GAROTINHO SETE VIDAS

Edição n°49

Por Adailton Ferreiira

O garotinho se deslocou do lado da mãe e correu em direção à beira da plataforma. Os que estavam mais próximos, usuários diversos, até fecharam os olhos para não ver a tragédia. Uns soltaram sussurros de agonia, outros gritaram alto, de fato. Mas o pequeno parou a meio metro antes do tombo; baixou os olhos e ficou olhando os trilhos. A mãe se aproximou ofegante, desconjuntada e displicente. Seus olhos fuzilaram o menino; não devia ter mais do que três anos. Disse palavras nada bonitas para o filho, e junto delas lhe emendou um cocorote:

__Você não vê, seu moleque, que você pode cair?! Tá querendo morrer menino, o trem te pega!__ esbravejou contra o menino.

Antes, nas escadas rolantes, havia deixado o pequeno também correr na frente, e num risco muito grande o garoto quase rolou nos degraus. Lá, ela somente deu risada diante da atrapalhação do filho, com as pernas tranças, tentando acertar o passo. Já dentro do trem, sentou-se convenientemente e deixou o garoto parado em pé, ao lado da porta. Por pouco uma das portas, ao fechar-se, quase pegou o braço do garoto. Ela entrou no vagão primeiro, o pequeno entrou atrás, puxado pela gola da camisa. Logo o menino tentou avistar a paisagem que corria do lado de fora. Nas pontas dos pés erguia-se curioso, já com a cara grudada nos vidros das portas. Cambaleou seguidamente, e por pouco não bateu a cabeça num dos ferros de apoio lateral. A mãe, em sua completa displicência, esbravejou mais uma vez. Foi um grito que parecia uma fala:

__Sai daí, moleque! Não vê que a porta pode abrir!?

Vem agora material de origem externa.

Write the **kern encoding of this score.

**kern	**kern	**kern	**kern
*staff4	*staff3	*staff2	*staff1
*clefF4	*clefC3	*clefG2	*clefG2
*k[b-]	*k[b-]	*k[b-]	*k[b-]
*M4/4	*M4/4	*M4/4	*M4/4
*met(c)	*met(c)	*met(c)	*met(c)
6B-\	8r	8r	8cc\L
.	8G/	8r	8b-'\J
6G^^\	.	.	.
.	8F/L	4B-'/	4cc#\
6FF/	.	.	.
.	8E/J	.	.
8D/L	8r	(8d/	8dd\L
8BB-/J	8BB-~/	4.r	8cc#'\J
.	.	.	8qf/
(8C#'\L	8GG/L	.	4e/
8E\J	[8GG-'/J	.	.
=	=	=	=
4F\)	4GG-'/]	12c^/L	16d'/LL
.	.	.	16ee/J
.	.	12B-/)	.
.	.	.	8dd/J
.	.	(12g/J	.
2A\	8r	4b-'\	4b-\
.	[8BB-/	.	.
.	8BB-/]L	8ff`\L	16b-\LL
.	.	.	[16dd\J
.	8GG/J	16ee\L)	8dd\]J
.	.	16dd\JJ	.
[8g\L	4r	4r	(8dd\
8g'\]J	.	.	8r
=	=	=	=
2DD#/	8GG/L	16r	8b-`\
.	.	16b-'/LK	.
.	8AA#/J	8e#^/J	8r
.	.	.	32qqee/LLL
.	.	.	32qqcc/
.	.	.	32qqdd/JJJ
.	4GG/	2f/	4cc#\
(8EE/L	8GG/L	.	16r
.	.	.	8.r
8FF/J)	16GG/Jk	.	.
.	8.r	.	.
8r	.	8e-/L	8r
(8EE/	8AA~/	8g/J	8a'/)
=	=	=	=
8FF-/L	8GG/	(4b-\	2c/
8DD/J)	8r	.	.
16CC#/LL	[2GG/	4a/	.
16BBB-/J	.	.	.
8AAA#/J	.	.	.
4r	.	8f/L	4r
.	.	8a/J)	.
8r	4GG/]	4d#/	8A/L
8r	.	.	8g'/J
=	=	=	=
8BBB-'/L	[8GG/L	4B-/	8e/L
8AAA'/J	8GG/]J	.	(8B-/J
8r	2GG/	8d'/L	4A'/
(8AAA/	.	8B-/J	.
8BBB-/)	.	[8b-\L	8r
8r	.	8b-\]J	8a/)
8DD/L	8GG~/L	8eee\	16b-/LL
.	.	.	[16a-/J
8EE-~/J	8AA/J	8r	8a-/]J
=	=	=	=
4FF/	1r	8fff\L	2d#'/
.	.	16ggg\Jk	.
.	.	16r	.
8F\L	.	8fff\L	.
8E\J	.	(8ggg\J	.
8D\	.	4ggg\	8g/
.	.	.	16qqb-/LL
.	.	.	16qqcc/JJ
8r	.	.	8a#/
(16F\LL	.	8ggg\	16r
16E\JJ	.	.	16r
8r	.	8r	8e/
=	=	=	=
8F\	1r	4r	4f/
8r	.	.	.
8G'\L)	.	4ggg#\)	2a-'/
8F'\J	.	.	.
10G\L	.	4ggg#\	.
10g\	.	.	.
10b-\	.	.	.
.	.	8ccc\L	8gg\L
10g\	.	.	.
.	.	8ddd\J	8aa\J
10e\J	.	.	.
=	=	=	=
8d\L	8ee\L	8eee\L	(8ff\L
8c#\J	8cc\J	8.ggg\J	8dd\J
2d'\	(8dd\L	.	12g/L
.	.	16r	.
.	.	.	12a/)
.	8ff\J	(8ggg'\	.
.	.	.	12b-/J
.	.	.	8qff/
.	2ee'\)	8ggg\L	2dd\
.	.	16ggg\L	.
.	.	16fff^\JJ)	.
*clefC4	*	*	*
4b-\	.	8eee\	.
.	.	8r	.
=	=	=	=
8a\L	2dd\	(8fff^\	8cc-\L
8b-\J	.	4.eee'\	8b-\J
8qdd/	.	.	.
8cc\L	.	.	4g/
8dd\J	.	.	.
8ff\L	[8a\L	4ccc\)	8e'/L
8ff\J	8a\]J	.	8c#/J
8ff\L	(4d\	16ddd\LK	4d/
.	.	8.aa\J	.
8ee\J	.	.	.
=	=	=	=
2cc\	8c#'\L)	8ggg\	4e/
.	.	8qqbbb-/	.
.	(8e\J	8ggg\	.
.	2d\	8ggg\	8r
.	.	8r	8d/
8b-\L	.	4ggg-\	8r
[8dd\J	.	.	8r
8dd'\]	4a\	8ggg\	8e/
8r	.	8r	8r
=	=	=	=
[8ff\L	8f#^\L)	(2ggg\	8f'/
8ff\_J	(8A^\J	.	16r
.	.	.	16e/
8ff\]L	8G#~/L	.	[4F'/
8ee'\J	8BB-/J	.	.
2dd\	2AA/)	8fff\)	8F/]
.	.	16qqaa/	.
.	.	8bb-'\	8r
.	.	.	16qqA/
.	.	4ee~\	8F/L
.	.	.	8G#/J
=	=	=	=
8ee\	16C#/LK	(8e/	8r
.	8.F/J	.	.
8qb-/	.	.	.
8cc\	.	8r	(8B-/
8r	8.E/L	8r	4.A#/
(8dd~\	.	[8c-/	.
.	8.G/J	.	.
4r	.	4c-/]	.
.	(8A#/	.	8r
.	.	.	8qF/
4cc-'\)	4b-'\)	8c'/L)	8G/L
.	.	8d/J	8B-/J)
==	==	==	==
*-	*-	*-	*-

Na hora de descer, mais um momento de agonia. A porta se abriu diante da estação final e o pequeno foi se embrenhando (foi sendo levado) em meio à multidão. Eu o acompanhava de perto, pois tive medo de que viesse a cair no vão, assim que a porta se abrisse. A mãe havia ficado para trás, enquanto ele já ia a uns dez passos, desorientado. Peguei-o pela mão e pedi que esperasse. Alguns instantes depois, a mãe apareceu. Para ela a situação estava normal, e sequer olhou para o filho, que parecia realmente assustado. Só me disse apenas um “muito obrigado” e completou algo que parecia querer dizer assim: “este meu filho é muito danado, não tem um pingo de juízo, moço”. Passei-lhe o menino e segui meu caminho. Fiquei inteiramente surpreso, para não dizer completamente chocado. Olhei para trás e vi: o garotinho havia novamente se deslocado do lado da mãe e corria para longe dela, todo inocente e afoito. E sabe-se lá para onde.